_Testo estratto_

▬▬▬▬▬▬▬▬▬▬

ONG, l'inchiesta affondata

Dopo anni di indagini, 50 mila ore di intercettazioni, spese per milioni di euro e agenti sotto copertura, il processo a chi portava i clandestini in Italia è finito in una bolla di sapone. Ecco com’è successo. E un audio esclusivo con il responsabile di Save the children, che conferma la volontà di non collaborare con le autorità italiane nell’individuazione di scafisti o trafficanti.


AUDIO: Il fondatore dell’Imi, Cristian Ricci, che era a bordo di Vos Hestia, ha consegnato a Panorama la registrazione (cliccabile in alto in questa pagina) di un colloquio con il responsabile di Save the children, che conferma la volontà di non collaborare con le autorità italiane nell’individuazione di scafisti o trafficanti. Ricci chiedeva se è «importante trovare prove sui facilitatori» dell’immigrazione clandestina come richiesto da polizia e Guardia costiera. «È meglio di no» rispondeva il rappresentante della Ong «la nostra è una prospettiva umanitaria». Ricci è stato contattato qualche mese fa da Trapani e voleva consegnare l’audio, ma poi non è mai stato chiamato in aula.Nella requisitoria la Procura non considera un reato la mancata collaborazione con la polizia. Ricci ribadisce a Panorama: «Tutti sapevano dove eravamo con la nave, pure i trafficanti, che di conseguenza facevano partire i gommoni. Non c’era bisogno di un contatto diretto. Spesso non si rispondeva a un Sos, ma ci si piazzava davanti alla Libia. Bastava aspettare e arrivavano i migranti».

▬▬▬▬▬▬▬▬▬▬

_Contenuto del dataset_
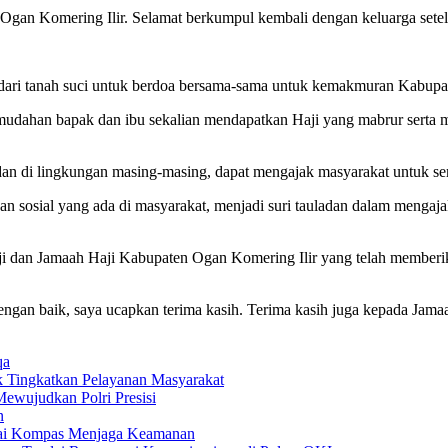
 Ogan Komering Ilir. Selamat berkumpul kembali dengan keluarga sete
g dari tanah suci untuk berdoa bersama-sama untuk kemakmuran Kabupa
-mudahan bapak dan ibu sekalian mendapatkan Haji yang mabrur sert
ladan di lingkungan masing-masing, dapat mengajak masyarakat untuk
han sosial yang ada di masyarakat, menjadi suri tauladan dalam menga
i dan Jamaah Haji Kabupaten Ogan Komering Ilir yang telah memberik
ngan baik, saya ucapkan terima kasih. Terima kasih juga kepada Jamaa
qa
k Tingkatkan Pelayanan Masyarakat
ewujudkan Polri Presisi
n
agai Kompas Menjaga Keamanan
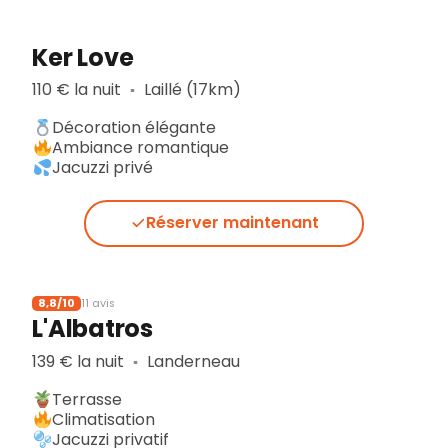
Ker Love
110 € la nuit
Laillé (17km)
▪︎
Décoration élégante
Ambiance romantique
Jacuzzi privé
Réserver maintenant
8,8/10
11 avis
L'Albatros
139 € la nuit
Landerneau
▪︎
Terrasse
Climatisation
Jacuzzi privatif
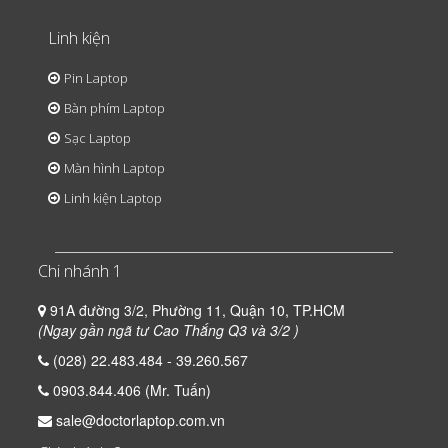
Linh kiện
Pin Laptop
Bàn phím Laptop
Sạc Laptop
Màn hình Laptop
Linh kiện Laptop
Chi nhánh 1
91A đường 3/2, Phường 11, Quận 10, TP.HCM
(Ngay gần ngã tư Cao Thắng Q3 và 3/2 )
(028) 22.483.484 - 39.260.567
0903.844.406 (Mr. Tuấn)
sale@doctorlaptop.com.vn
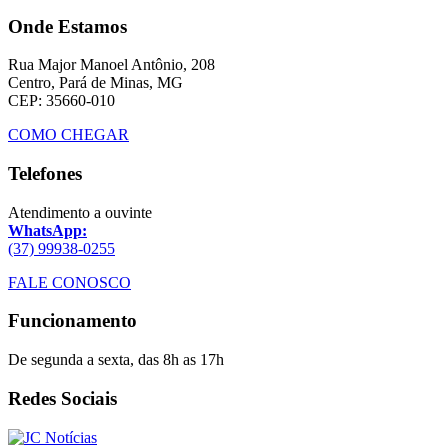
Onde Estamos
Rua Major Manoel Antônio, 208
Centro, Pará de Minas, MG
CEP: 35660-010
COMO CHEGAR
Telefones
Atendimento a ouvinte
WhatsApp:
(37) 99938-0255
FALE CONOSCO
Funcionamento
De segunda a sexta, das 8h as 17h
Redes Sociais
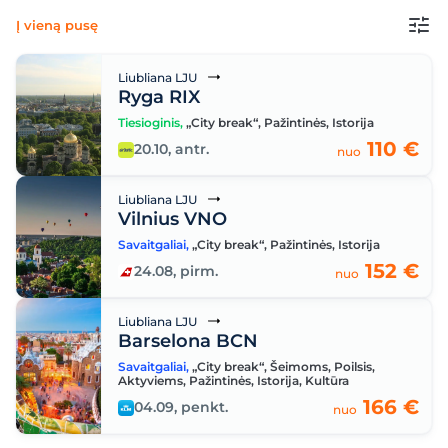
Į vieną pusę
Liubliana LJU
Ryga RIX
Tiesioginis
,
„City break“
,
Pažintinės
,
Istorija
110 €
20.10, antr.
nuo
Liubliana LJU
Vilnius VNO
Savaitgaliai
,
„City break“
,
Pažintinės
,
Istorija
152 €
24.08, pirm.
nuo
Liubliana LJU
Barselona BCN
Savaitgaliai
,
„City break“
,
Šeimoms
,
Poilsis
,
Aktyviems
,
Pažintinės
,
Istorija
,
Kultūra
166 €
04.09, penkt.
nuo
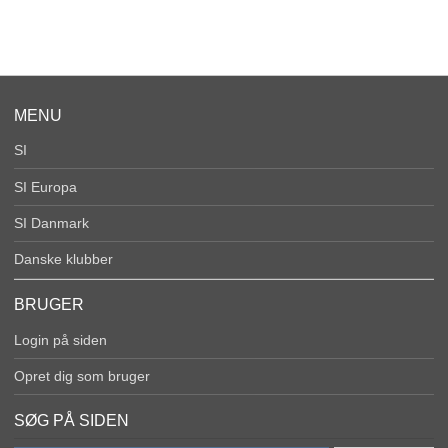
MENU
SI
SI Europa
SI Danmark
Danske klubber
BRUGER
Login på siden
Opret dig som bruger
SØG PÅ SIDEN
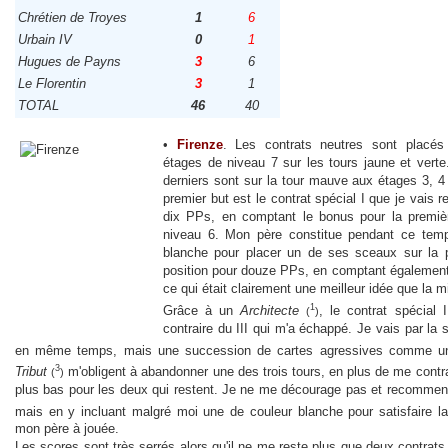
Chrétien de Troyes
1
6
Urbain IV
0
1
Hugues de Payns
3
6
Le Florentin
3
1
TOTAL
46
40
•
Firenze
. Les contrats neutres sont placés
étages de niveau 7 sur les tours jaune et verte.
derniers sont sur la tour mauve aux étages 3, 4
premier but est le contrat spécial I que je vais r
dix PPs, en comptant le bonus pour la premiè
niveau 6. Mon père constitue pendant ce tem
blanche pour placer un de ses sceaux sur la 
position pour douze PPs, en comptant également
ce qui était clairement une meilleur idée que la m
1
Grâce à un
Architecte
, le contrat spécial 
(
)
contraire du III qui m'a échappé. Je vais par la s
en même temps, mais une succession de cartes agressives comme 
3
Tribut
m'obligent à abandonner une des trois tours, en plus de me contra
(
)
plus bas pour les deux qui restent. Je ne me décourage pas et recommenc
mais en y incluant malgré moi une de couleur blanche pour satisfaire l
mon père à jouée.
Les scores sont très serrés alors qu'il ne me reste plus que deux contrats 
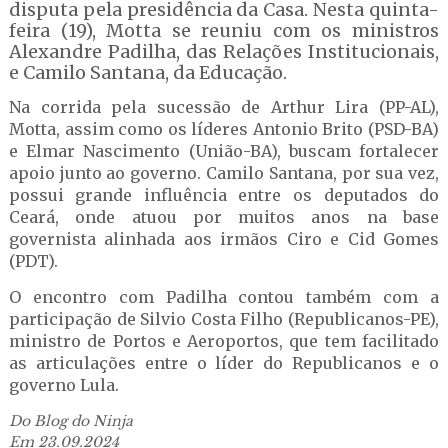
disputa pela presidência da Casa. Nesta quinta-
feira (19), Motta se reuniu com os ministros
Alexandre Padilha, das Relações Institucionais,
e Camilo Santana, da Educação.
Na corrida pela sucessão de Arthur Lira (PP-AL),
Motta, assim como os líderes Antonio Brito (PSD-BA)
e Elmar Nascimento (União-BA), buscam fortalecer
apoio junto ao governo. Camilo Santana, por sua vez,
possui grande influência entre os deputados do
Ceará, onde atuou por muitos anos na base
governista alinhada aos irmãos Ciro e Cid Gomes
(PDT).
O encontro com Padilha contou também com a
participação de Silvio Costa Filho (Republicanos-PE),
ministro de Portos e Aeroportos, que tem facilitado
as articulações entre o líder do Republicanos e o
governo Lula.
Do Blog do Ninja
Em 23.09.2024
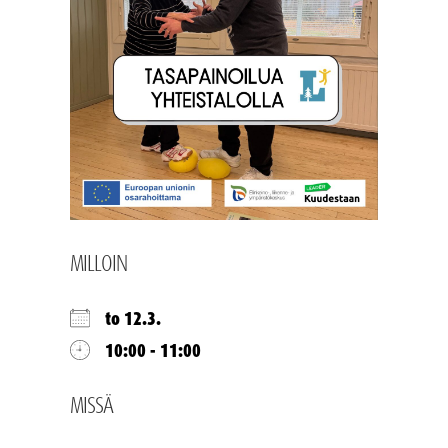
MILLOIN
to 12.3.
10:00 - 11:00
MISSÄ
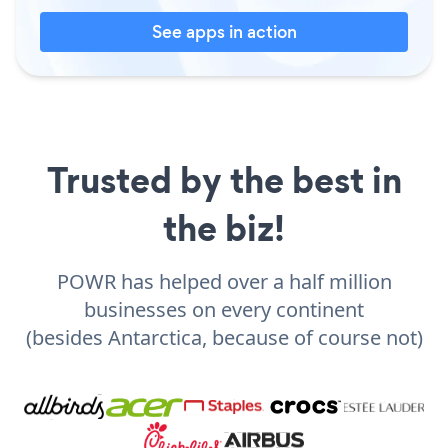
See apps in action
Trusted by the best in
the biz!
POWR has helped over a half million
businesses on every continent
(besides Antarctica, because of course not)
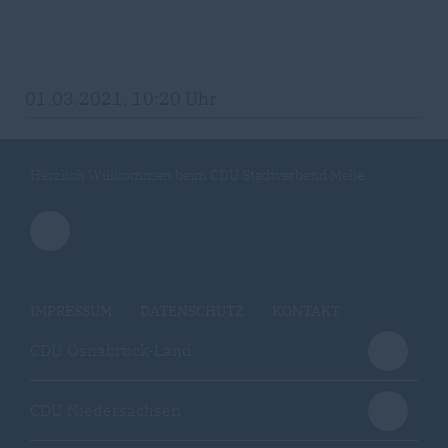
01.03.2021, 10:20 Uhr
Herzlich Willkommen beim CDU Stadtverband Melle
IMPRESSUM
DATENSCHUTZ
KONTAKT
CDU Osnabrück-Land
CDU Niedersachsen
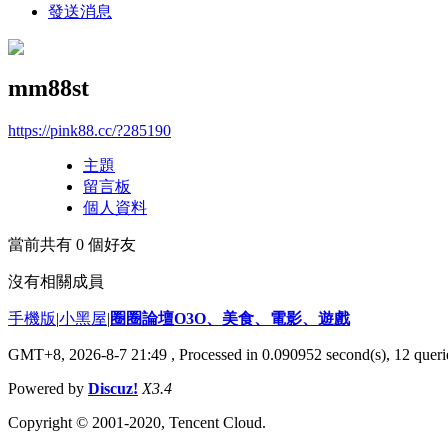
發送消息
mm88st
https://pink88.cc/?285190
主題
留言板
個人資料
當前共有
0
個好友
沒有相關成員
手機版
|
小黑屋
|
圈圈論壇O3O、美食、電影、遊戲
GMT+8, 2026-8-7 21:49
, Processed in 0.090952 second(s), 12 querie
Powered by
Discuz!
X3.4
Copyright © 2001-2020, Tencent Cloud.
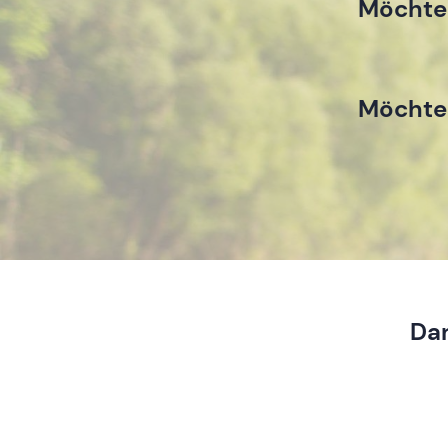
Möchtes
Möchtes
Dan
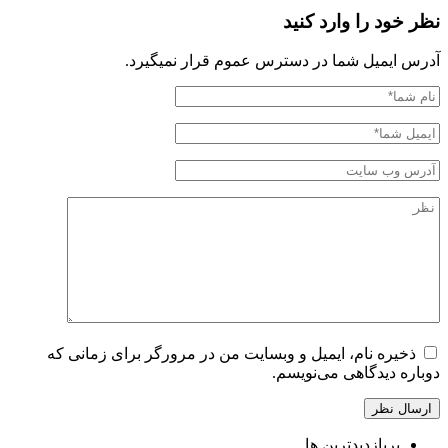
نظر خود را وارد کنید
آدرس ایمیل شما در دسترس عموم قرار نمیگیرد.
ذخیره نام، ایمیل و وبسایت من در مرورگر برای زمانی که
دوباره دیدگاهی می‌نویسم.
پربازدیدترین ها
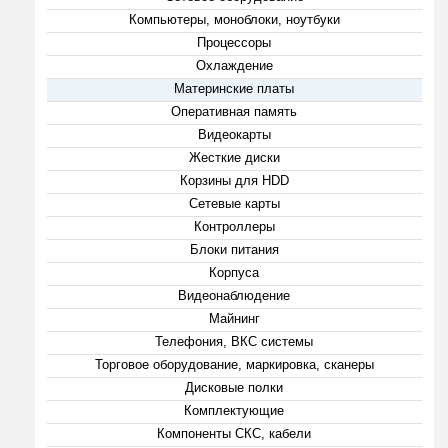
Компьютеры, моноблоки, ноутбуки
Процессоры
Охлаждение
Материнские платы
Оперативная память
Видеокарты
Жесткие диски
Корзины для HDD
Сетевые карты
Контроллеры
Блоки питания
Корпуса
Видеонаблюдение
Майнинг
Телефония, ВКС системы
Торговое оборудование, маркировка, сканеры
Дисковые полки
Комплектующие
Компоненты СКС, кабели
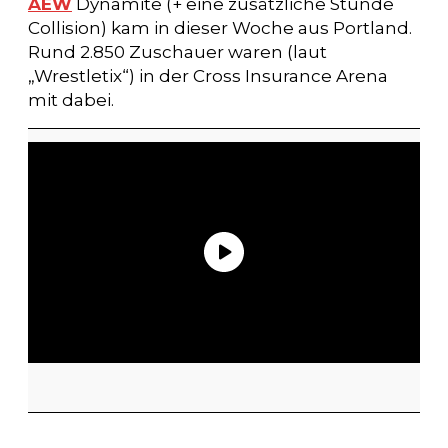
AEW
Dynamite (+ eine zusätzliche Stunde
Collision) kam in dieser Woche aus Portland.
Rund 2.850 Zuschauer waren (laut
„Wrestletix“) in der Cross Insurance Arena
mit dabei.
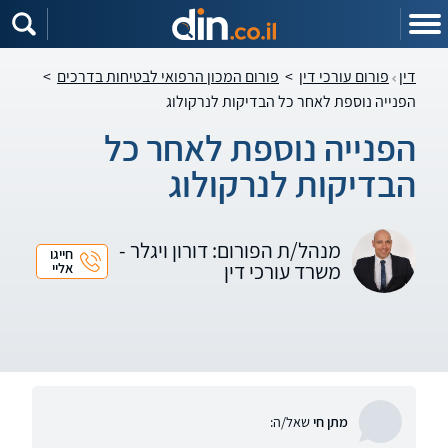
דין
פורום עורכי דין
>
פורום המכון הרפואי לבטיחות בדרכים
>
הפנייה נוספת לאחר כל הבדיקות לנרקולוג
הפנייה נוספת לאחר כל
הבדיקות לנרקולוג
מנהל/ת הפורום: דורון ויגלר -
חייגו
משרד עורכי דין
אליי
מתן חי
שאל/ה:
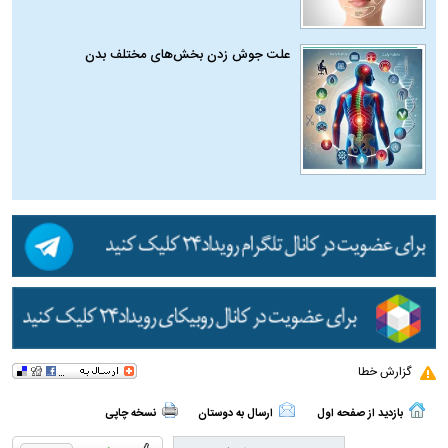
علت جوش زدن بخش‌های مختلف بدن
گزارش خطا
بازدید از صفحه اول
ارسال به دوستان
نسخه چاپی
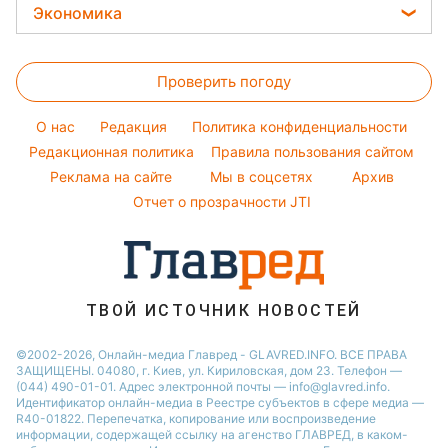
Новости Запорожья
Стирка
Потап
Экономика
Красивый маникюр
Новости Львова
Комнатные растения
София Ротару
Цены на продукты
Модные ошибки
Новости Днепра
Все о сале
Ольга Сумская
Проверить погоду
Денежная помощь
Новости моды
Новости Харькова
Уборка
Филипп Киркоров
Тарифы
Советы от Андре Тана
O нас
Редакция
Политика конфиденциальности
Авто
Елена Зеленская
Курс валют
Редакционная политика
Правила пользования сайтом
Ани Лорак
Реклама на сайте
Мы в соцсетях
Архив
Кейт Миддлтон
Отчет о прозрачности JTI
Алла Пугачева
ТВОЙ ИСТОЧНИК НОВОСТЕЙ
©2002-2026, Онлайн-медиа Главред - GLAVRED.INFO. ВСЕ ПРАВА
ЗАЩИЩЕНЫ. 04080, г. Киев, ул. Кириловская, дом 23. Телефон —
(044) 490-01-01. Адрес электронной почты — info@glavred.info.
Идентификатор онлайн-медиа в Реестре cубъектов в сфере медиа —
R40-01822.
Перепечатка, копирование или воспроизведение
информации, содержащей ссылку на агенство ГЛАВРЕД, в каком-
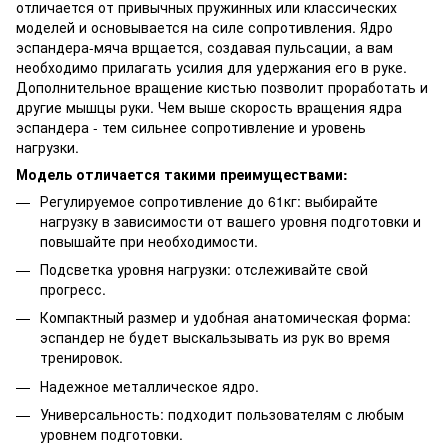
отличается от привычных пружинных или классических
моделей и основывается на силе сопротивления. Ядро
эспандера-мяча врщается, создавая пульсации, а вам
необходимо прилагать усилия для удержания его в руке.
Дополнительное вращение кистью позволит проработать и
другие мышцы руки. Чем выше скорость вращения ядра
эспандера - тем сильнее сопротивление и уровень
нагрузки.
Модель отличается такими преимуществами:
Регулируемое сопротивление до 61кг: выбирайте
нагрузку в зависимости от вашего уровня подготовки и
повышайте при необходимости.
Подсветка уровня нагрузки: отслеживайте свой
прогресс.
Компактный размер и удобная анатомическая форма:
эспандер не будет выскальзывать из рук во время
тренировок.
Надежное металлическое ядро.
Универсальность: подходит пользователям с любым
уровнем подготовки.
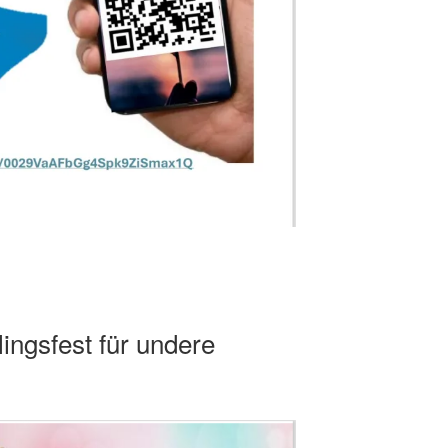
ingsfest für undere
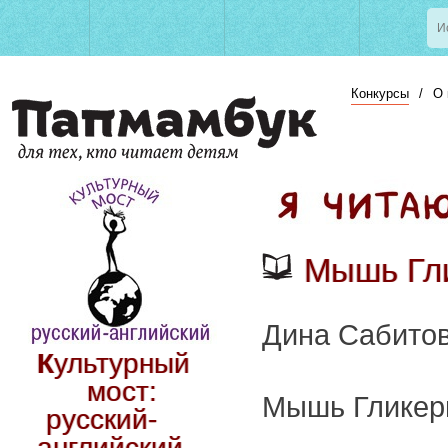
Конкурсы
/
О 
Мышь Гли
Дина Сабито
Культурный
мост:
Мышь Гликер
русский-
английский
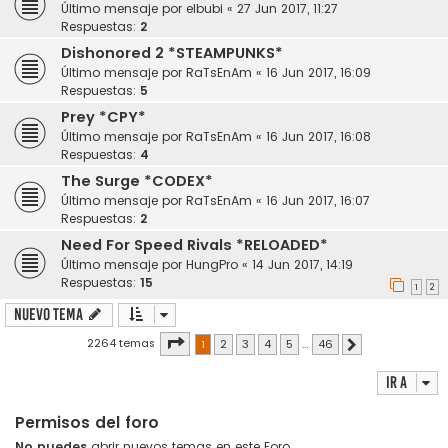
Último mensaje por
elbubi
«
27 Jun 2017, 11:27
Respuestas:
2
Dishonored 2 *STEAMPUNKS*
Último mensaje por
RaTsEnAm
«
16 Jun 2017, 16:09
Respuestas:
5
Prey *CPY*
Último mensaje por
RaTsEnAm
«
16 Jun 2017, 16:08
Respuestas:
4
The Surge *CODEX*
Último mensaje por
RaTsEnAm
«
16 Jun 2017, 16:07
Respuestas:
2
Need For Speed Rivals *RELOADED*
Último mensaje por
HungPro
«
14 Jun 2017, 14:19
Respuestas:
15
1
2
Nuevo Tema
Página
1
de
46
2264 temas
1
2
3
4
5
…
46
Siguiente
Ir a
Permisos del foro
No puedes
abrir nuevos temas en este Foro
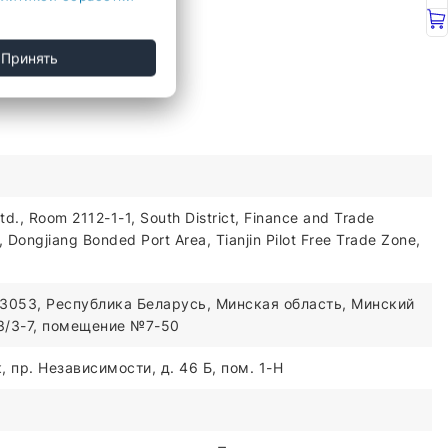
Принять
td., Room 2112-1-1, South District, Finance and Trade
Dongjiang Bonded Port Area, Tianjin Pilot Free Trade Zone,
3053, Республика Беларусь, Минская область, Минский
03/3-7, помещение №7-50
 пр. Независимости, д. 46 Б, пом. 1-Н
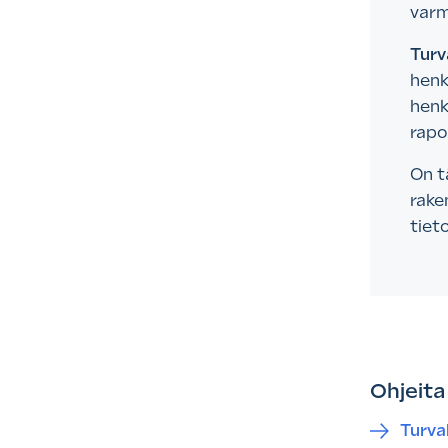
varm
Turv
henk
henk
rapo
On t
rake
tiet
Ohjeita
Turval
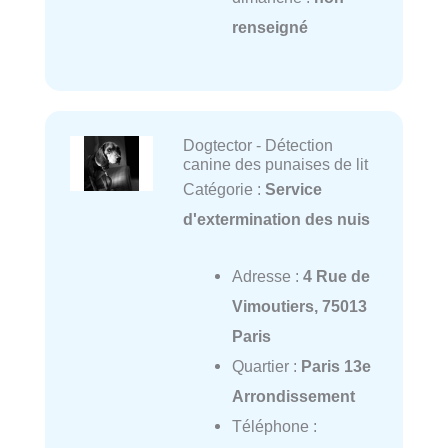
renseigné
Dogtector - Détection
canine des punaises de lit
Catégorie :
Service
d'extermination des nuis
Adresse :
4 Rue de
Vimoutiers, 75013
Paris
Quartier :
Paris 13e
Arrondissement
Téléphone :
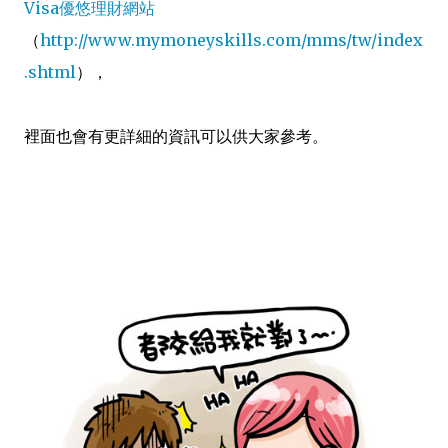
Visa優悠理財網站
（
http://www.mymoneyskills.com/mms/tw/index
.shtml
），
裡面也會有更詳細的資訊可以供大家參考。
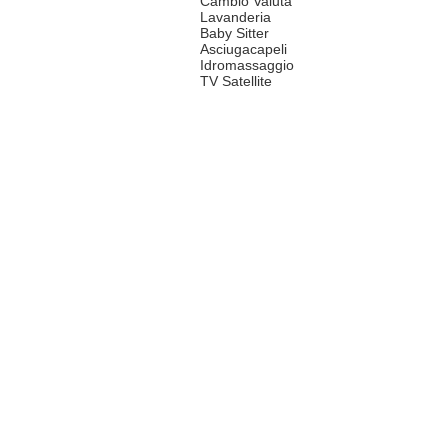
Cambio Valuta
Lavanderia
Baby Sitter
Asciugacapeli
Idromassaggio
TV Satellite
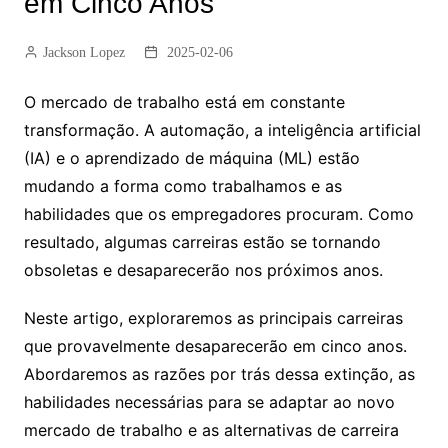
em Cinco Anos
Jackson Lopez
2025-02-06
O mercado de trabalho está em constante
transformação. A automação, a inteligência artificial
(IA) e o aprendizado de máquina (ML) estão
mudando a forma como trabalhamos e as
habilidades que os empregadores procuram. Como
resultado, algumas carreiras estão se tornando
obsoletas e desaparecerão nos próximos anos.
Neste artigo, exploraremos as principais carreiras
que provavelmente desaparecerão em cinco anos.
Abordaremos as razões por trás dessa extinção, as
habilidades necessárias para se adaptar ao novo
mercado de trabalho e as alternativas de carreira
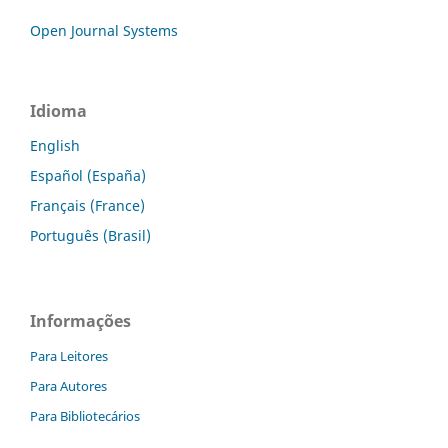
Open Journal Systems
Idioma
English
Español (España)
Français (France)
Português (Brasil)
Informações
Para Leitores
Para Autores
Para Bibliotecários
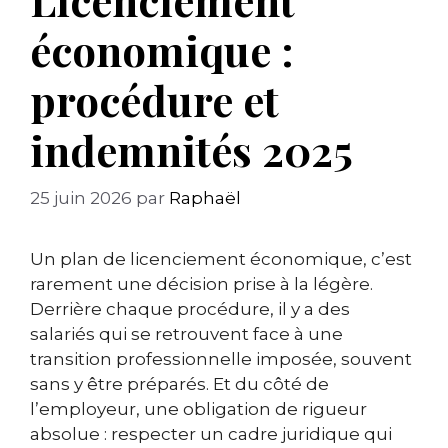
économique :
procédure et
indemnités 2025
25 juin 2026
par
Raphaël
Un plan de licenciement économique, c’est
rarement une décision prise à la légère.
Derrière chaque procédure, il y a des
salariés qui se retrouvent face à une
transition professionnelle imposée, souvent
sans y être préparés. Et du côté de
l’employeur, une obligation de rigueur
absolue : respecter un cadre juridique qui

▬▬▬▬▬▬▬▬▬▬

_Da svolgere_
1. Secondo il testo sull'inchiesta sulle ONG, a bordo di quale nave si trovava Cristian Ricci?
2. Prosegua il testo sull'inchiesta sulle ONG a partire dalla sua ultima frase.
Le righe non sono necessarie per svolgere le attività.

_Risposte alle attività_
1. Vos Hestia.

2.
Ecco il racconto del processo a chi portava i clandestini in Italia,
finito in un bolla di sapone

Darius Begui, il comandate di nave Juventa degli estremisti dell’accoglienza tedeschi, si presentava alle udienze della madre di tutti i processi alle Ong di Trapani in ciabatte e canottiera. Il 19 aprile scorso, al giudice per l’udienza preliminare sono bastati 15 minuti per affondare l’accusa di favoreggiamento dell’immigrazione clandestina perché «il fatto non sussiste». Begui ha lasciato le sue ciabatte all’ingresso del Palazzo di giustizia di Trapani e un’altra sua sodale, dopo aver scavalcato il cancello, si è messa a urinare per marcare il territorio in segno di vittoria. Dopo otto anni di inchiesta e processo, 50 mila ore di intercettazioni, spese per tre milioni di euro, un agente sotto copertura a bordo di una nave delle Ong, filmati, foto e testimonianze che sembravano dimostrare collusioni con scafisti e trafficanti, la grande inchiesta è colata a picco. I dieci imputati rimasti della piccola Ong tedesca Jugend Rettet e di colossi umanitari come Medici senza frontiere e Save the Children parlano «di accuse ridicole e infondate». Difficile che ci siano risultati clamorosi dai rivoli della grande inchiesta, che per decisione della Cassazione, è stata spezzettata in procedimenti presso altre procure dove erano avvenuti gli sbarchi negli anni del boom, 2016-2017.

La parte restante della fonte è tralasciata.